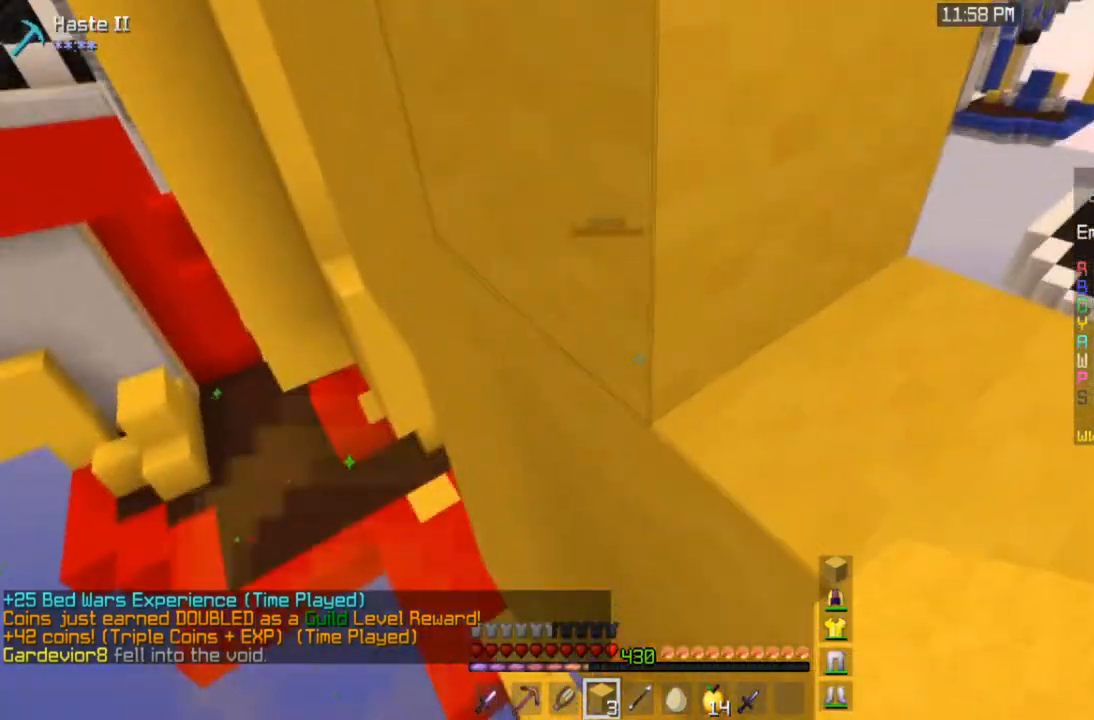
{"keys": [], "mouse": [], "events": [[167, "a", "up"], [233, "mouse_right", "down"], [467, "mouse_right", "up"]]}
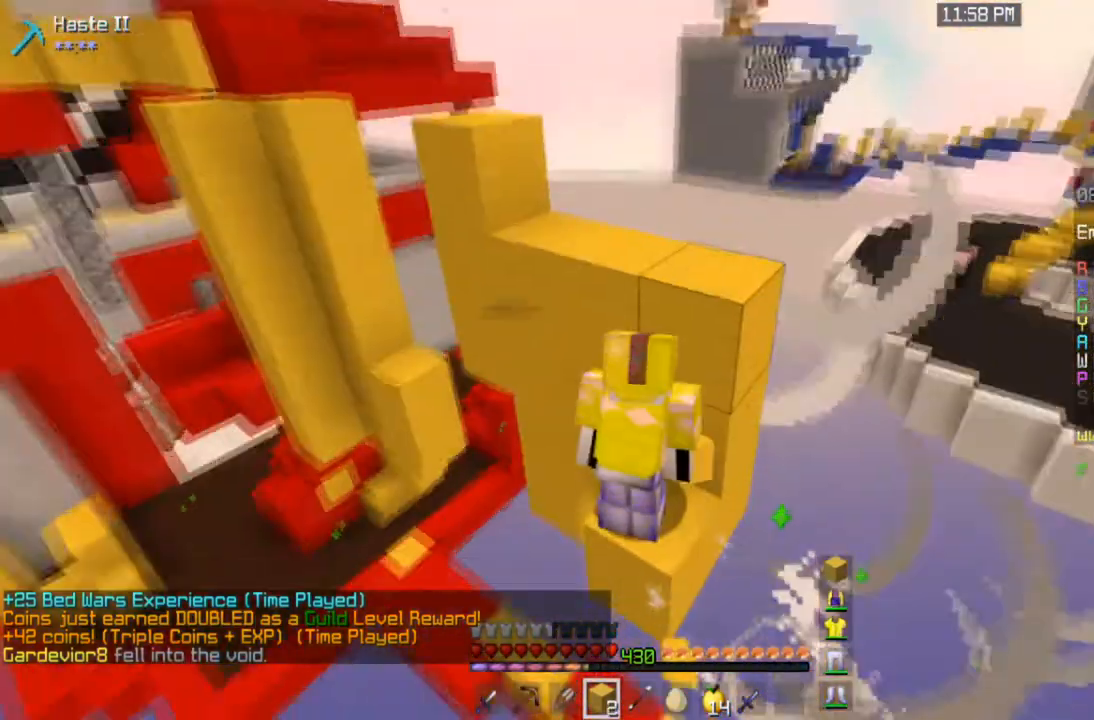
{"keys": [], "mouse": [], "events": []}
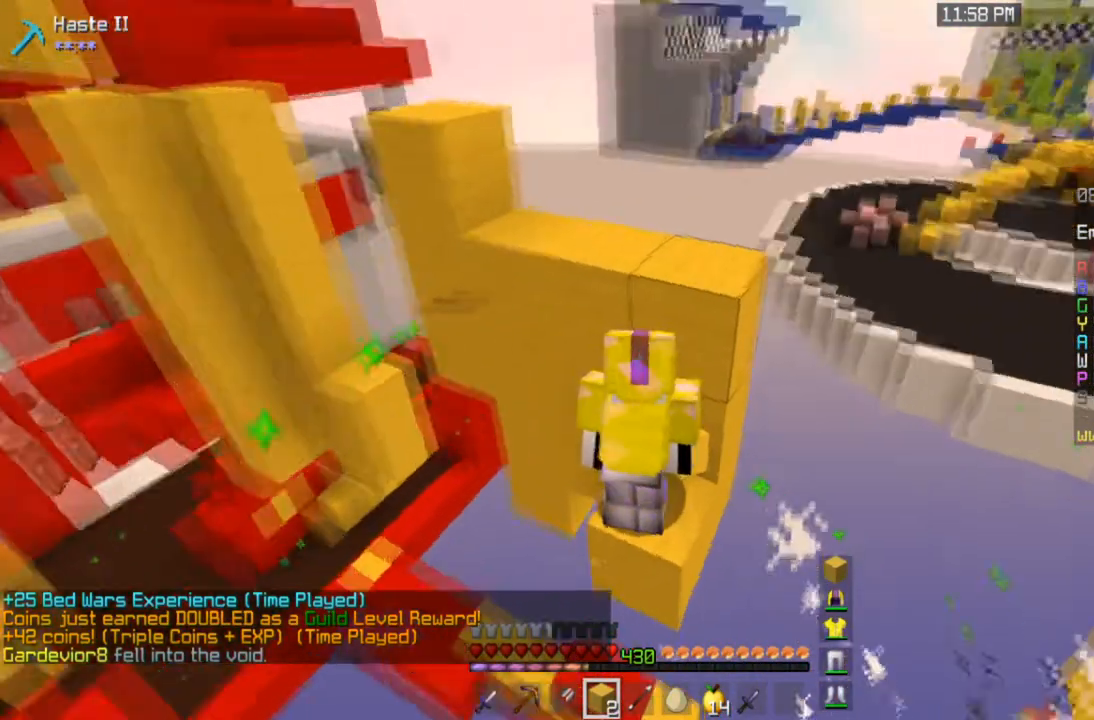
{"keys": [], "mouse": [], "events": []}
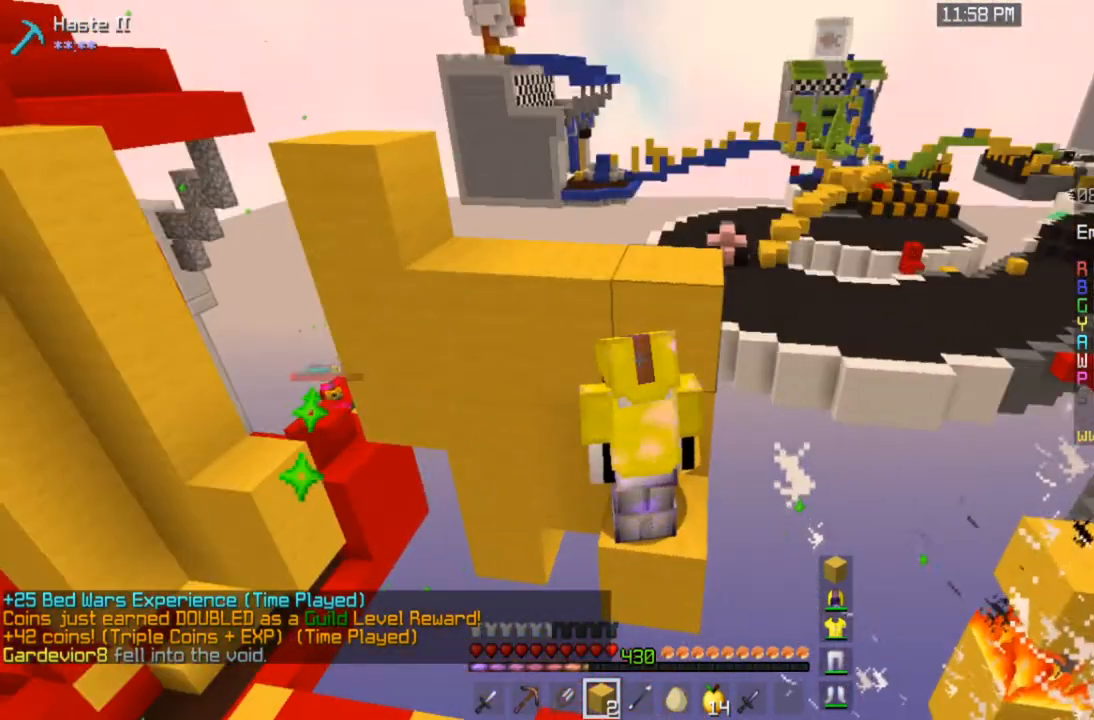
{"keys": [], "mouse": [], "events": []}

# Work task:
Your copy should match the data exactly, apart from the images, which are dropped.

# Output for this task:
{"keys": [], "mouse": [], "events": [[167, "a", "up"], [233, "mouse_right", "down"], [467, "mouse_right", "up"]]}
{"keys": [], "mouse": [], "events": []}
{"keys": [], "mouse": [], "events": []}
{"keys": [], "mouse": [], "events": []}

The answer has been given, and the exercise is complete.